[Stored data entries]

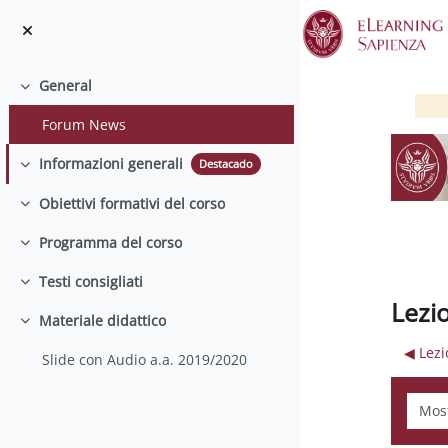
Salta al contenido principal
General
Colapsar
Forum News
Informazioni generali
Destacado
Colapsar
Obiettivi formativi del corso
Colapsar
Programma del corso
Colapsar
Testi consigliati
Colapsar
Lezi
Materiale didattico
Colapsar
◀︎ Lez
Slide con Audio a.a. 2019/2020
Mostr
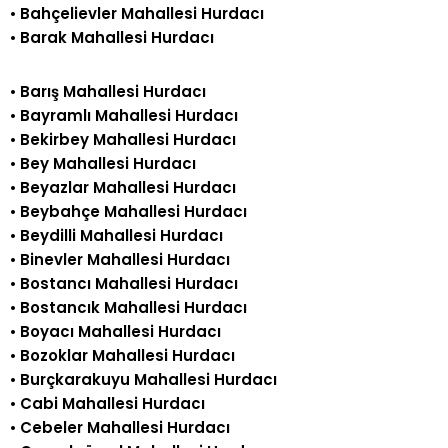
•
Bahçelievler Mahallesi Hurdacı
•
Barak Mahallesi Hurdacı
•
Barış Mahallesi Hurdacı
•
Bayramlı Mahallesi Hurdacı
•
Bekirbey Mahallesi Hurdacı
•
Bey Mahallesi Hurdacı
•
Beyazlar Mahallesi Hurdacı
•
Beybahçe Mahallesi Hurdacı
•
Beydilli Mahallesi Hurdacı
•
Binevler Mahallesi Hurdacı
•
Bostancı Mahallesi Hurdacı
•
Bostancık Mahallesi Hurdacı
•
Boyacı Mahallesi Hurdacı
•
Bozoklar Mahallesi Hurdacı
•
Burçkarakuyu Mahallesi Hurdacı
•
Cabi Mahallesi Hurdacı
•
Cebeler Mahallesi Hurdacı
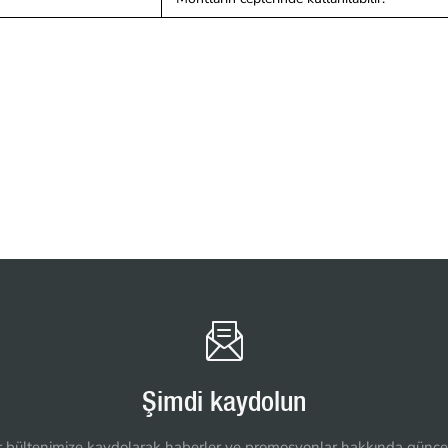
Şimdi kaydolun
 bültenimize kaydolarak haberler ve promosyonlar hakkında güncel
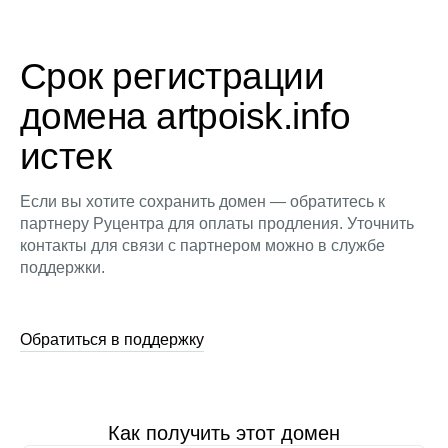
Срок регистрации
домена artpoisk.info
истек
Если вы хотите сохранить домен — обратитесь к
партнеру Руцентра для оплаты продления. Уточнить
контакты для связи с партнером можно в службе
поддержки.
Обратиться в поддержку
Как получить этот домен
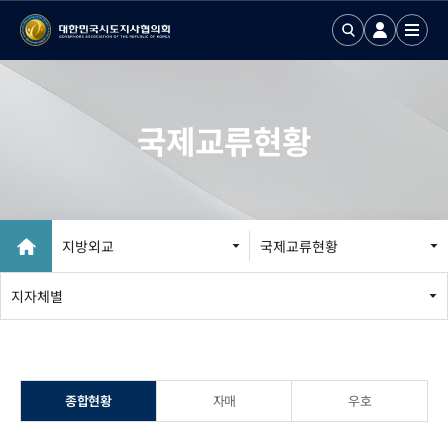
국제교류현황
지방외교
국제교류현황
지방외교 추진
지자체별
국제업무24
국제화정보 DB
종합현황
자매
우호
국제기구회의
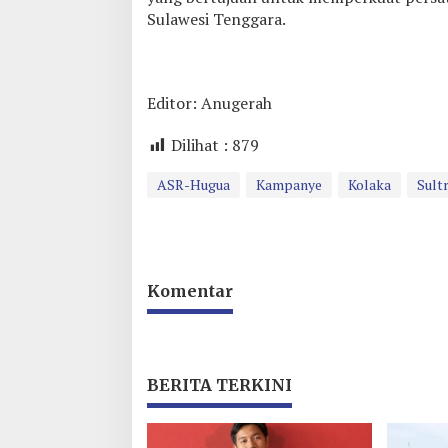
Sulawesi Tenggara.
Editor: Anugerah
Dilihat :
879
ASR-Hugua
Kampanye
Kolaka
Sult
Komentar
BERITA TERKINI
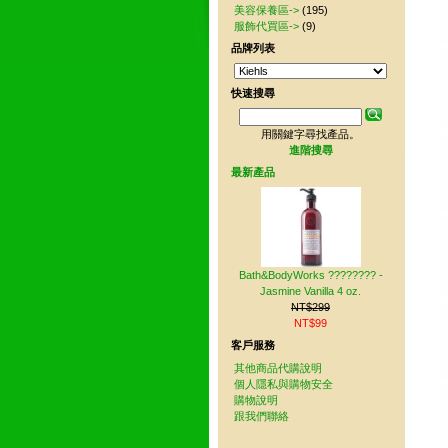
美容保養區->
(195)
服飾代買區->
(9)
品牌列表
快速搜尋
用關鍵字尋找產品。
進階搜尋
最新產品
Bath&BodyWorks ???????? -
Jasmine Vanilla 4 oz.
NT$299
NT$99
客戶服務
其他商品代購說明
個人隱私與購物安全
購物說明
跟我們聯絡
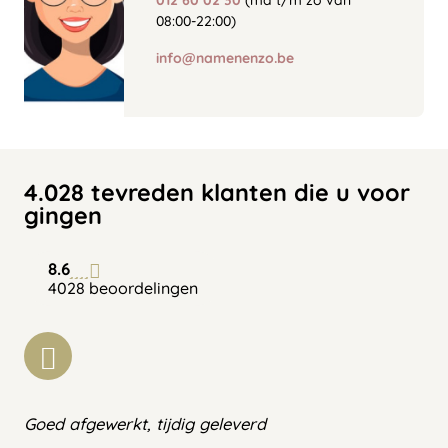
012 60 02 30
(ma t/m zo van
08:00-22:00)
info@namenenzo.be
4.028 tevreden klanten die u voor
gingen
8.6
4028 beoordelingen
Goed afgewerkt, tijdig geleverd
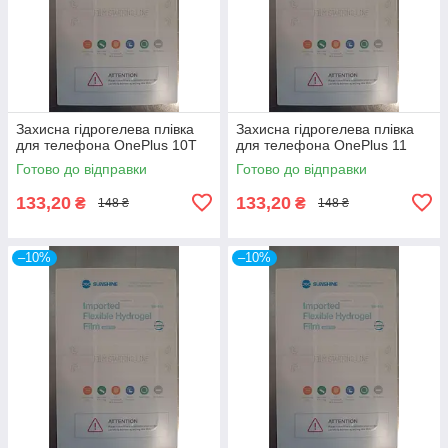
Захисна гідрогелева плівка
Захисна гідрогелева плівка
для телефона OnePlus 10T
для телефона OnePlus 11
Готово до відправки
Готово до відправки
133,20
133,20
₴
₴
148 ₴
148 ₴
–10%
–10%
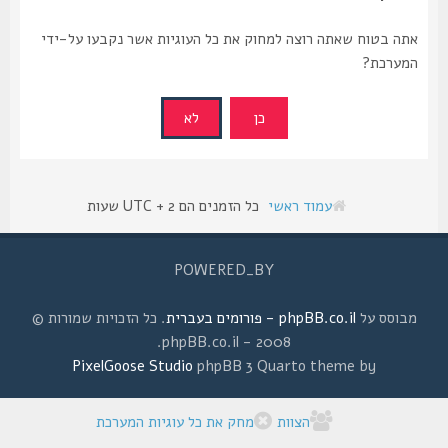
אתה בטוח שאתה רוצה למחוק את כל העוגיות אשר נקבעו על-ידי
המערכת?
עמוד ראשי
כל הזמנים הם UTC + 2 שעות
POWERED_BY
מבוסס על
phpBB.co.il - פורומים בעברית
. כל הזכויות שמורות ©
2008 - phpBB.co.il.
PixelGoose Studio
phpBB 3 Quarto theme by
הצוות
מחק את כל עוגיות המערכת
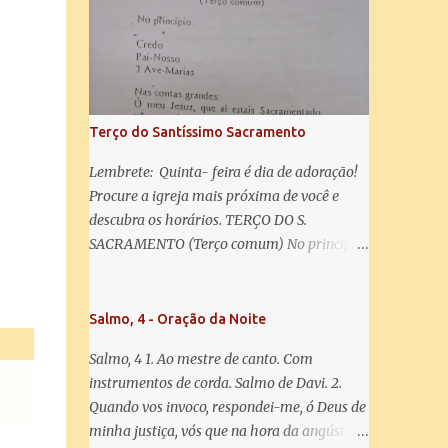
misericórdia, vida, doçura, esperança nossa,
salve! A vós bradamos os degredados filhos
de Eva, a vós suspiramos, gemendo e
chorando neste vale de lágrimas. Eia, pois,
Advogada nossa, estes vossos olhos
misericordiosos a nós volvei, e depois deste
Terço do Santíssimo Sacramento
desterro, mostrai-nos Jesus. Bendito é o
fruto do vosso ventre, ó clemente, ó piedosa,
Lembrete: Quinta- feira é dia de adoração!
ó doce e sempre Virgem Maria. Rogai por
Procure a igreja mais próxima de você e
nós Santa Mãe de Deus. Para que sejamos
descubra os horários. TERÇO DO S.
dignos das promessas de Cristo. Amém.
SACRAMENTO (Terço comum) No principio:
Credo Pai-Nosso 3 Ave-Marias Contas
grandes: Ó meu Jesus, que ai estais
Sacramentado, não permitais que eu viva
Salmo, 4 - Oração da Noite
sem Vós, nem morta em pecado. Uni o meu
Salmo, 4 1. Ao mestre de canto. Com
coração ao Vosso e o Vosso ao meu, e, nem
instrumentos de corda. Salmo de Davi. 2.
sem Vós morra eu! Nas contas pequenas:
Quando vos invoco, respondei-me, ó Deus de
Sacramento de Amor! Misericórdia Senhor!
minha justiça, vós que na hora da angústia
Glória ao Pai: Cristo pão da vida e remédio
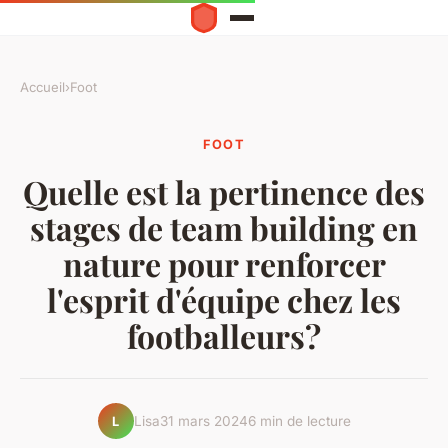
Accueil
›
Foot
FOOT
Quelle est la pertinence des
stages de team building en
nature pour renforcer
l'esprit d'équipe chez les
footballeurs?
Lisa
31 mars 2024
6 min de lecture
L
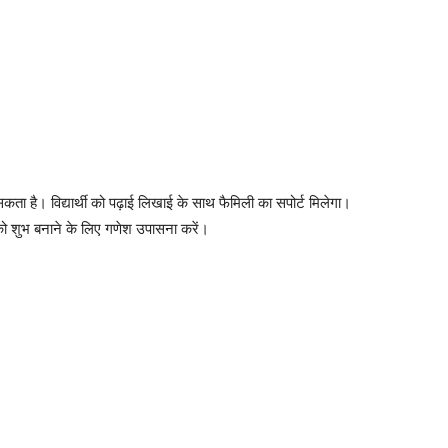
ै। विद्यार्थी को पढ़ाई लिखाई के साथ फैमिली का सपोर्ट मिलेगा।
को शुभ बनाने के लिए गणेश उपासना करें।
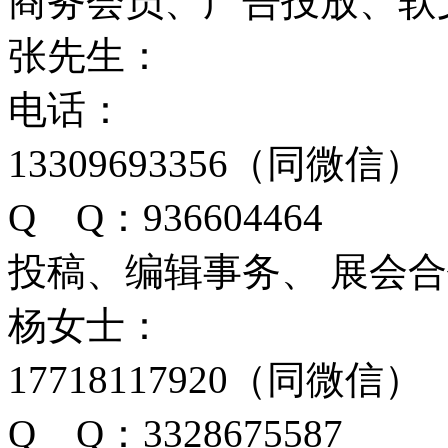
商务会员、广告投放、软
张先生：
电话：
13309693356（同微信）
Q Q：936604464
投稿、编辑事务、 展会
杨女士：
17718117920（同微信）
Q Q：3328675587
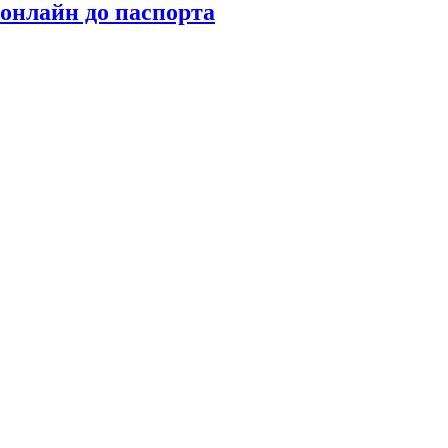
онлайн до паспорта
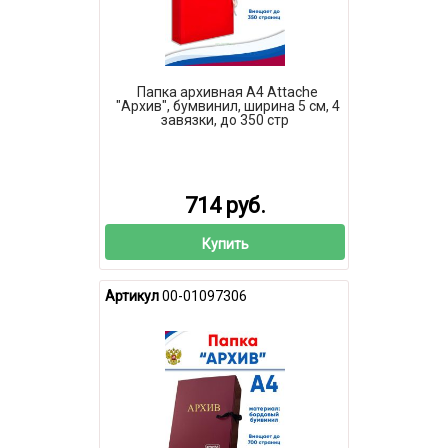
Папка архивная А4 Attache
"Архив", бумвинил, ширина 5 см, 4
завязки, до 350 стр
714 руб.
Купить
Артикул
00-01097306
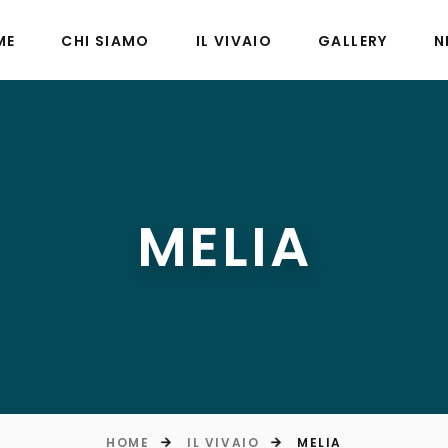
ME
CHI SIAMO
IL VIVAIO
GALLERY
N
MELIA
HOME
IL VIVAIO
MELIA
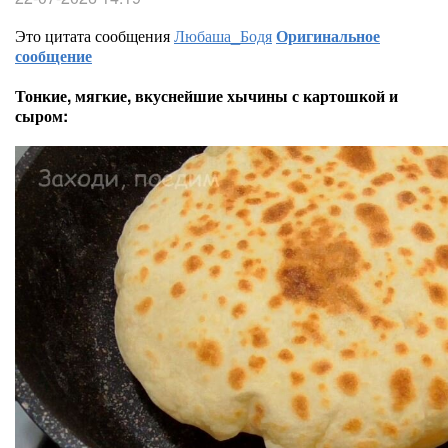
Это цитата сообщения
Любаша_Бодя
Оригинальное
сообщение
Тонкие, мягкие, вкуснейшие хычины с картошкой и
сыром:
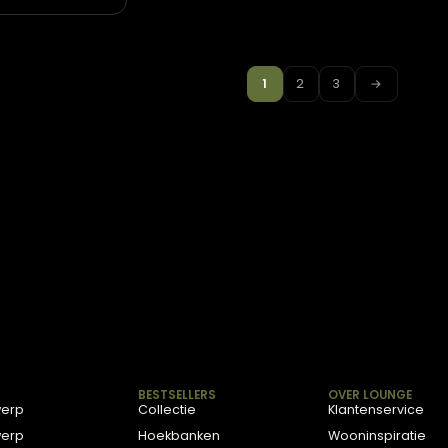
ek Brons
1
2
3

Job.
Give back every record above word for word; the pictures have no place in it.

Response to the task.
Salta al contenido principal
General
Colapsar
Forum News
Informazioni generali
Destacado
Colapsar
Obiettivi formativi del corso
Colapsar
Programma del corso
Colapsar
Testi consigliati
Colapsar
Lezi
Materiale didattico
Colapsar
◀︎ Lez
Slide con Audio a.a. 2019/2020
Mostr
•
Bahçelievler Mahallesi Hurdacı
•
Barak Mahallesi Hurdacı
•
Barış Mahallesi Hurdacı
•
Bayramlı Mahallesi Hurdacı
•
Bekirbey Mahallesi Hurdacı
•
Bey Mahallesi Hurdacı
•
Beyazlar Mahallesi Hurdacı
•
Beybahçe Mahallesi Hurdacı
•
Beydilli Mahallesi Hurdacı
•
Binevler Mahallesi Hurdacı
•
Bostancı Mahallesi Hurdacı
•
Bostancık Mahallesi Hurdacı
•
Boyacı Mahallesi Hurdacı
•
Bozoklar Mahallesi Hurdacı
•
Burçkarakuyu Mahallesi Hurdacı
•
Cabi Mahallesi Hurdacı
•
Cebeler Mahallesi Hurdacı
Şimdi kaydolun
 bültenimize kaydolarak haberler ve promosyonlar hakkında güncel
Срок регистрации
домена artpoisk.info
истек
Если вы хотите сохранить домен — обратитесь к
партнеру Руцентра для оплаты продления. Уточнить
контакты для связи с партнером можно в службе
поддержки.
Обратиться в поддержку
Как получить этот домен
국제교류현황
지방외교
국제교류현황
지방외교 추진
지자체별
국제업무24
국제화정보 DB
종합현황
자매
우호
국제기구회의
Sulawesi Tenggara.
Editor: Anugerah
Dilihat :
879
ASR-Hugua
Kampanye
Kolaka
Sult
Komentar
BERITA TERKINI
美容保養區->
(195)
服飾代買區->
(9)
品牌列表
快速搜尋
用關鍵字尋找產品。
進階搜尋
最新產品
Bath&BodyWorks ???????? -
Jasmine Vanilla 4 oz.
NT$299
NT$99
客戶服務
其他商品代購說明
個人隱私與購物安全
購物說明
跟我們聯絡
012 60 02 30
(ma t/m zo van
08:00-22:00)
info@namenenzo.be
4.028 tevreden klanten die u voor
gingen
8.6
4028 beoordelingen
Goed afgewerkt, tijdig geleverd
Захисна гідрогелева плівка
Захисна гідрогелева плівка
для телефона OnePlus 10T
для телефона OnePlus 11
Готово до відправки
Готово до відправки
133,20
133,20
₴
₴
148 ₴
148 ₴
–10%
–10%
אתה בטוח שאתה רוצה למחוק את כל העוגיות אשר נקבעו על-ידי
המערכת?
עמוד ראשי
כל הזמנים הם UTC + 2 שעות
POWERED_BY
מבוסס על
phpBB.co.il - פורומים בעברית
. כל הזכויות שמורות ©
2008 - phpBB.co.il.
PixelGoose Studio
phpBB 3 Quarto theme by
הצוות
מחק את כל עוגיות המערכת
misericórdia, vida, doçura, esperança nossa,
salve! A vós bradamos os degredados filhos
de Eva, a vós suspiramos, gemendo e
chorando neste vale de lágrimas. Eia, pois,
Advogada nossa, estes vossos olhos
misericordiosos a nós volvei, e depois deste
Terço do Santíssimo Sacramento
desterro, mostrai-nos Jesus. Bendito é o
fruto do vosso ventre, ó clemente, ó piedosa,
Lembrete: Quinta- feira é dia de adoração!
ó doce e sempre Virgem Maria. Rogai por
Procure a igreja mais próxima de você e
nós Santa Mãe de Deus. Para que sejamos
descubra os horários. TERÇO DO S.
dignos das promessas de Cristo. Amém.
SACRAMENTO (Terço comum) No principio:
Credo Pai-Nosso 3 Ave-Marias Contas
grandes: Ó meu Jesus, que ai estais
Sacramentado, não permitais que eu viva
Salmo, 4 - Oração da Noite
sem Vós, nem morta em pecado. Uni o meu
Salmo, 4 1. Ao mestre de canto. Com
coração ao Vosso e o Vosso ao meu, e, nem
instrumentos de corda. Salmo de Davi. 2.
sem Vós morra eu! Nas contas pequenas:
Quando vos invoco, respondei-me, ó Deus de
Sacramento de Amor! Misericórdia Senhor!
minha justiça, vós que na hora da angústia
Glória ao Pai: Cristo pão da vida e remédio
Accueil
›
Foot
FOOT
Quelle est la pertinence des
stages de team building en
nature pour renforcer
l'esprit d'équipe chez les
footballeurs?
Lisa
31 mars 2024
6 min de lecture
L
ै। विद्यार्थी को पढ़ाई लिखाई के साथ फैमिली का सपोर्ट मिलेगा।
को शुभ बनाने के लिए गणेश उपासना करें।
商务会员、广告投放、软
张先生：
电话：
13309693356（同微信）
Q Q：936604464
投稿、编辑事务、 展会
杨女士：
17718117920（同微信）
Q Q：3328675587
онлайн до паспорта
Папка архивная А4 Attache
"Архив", бумвинил, ширина 5 см, 4
завязки, до 350 стр
714 руб.
Купить
Артикул
00-01097306
ME
CHI SIAMO
IL VIVAIO
GALLERY
N
MELIA
HOME
IL VIVAIO
MELIA
Это цитата сообщения
Любаша_Бодя
Оригинальное
сообщение
Тонкие, мягкие, вкуснейшие хычины с картошкой и
сыром:
ek Brons
1
2
3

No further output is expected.